§ WHAT IS NEEDED
Return, with both end lines included, exactly what the data below holds from the line with "Yamaha R125 / MT125 2" through the line with "Engenharia Florestal, e comparecemos na", though not the pictures.

(Collected data)
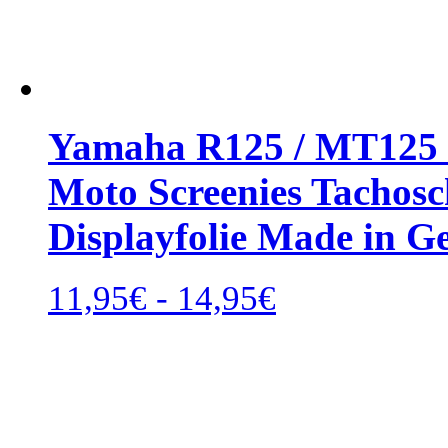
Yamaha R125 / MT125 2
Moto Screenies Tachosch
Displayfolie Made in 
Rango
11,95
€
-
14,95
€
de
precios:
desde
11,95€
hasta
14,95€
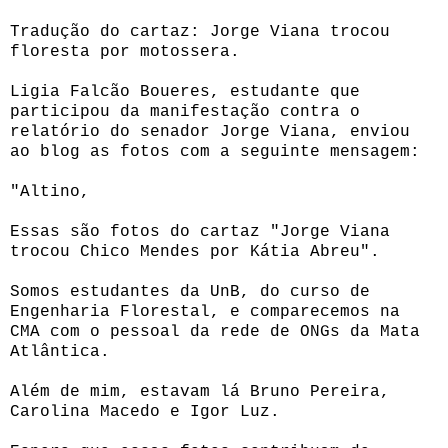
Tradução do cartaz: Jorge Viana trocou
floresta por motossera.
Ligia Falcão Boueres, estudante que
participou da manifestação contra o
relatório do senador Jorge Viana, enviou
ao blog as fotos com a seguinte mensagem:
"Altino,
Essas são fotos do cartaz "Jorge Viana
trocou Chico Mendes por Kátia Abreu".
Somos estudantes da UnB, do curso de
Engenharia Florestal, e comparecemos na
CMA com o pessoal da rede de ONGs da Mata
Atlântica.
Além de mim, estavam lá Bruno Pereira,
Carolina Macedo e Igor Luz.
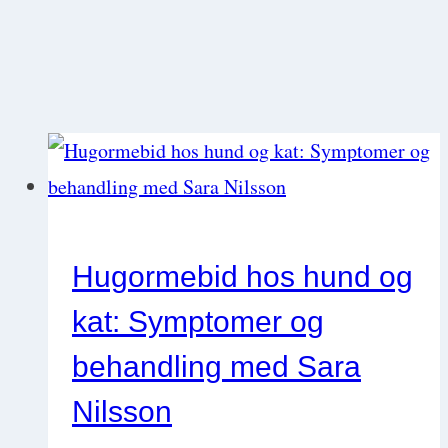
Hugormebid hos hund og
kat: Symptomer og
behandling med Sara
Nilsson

---

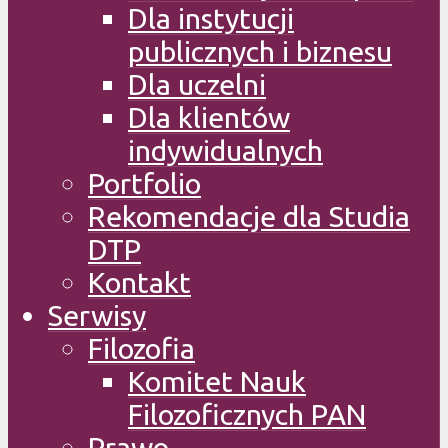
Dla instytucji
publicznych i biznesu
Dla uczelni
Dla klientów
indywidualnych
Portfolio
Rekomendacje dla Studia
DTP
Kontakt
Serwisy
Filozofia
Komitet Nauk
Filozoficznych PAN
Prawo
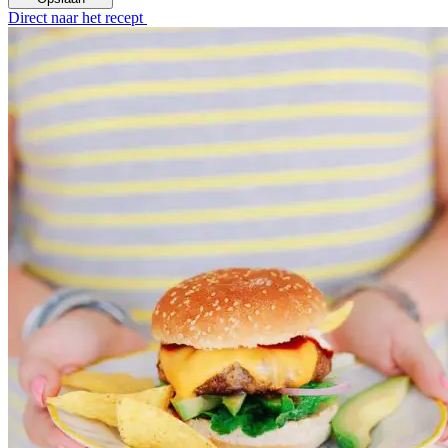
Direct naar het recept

§ SOLUTION
Yamaha R125 / MT125 2
Moto Screenies Tachosch
Displayfolie Made in 
Rango
11,95
€
-
14,95
€
de
precios:
desde
11,95€
hasta
14,95€
Tradução do cartaz: Jorge Viana trocou
floresta por motossera.
Ligia Falcão Boueres, estudante que
participou da manifestação contra o
relatório do senador Jorge Viana, enviou
ao blog as fotos com a seguinte mensagem:
"Altino,
Essas são fotos do cartaz "Jorge Viana
trocou Chico Mendes por Kátia Abreu".
Somos estudantes da UnB, do curso de
Engenharia Florestal, e comparecemos na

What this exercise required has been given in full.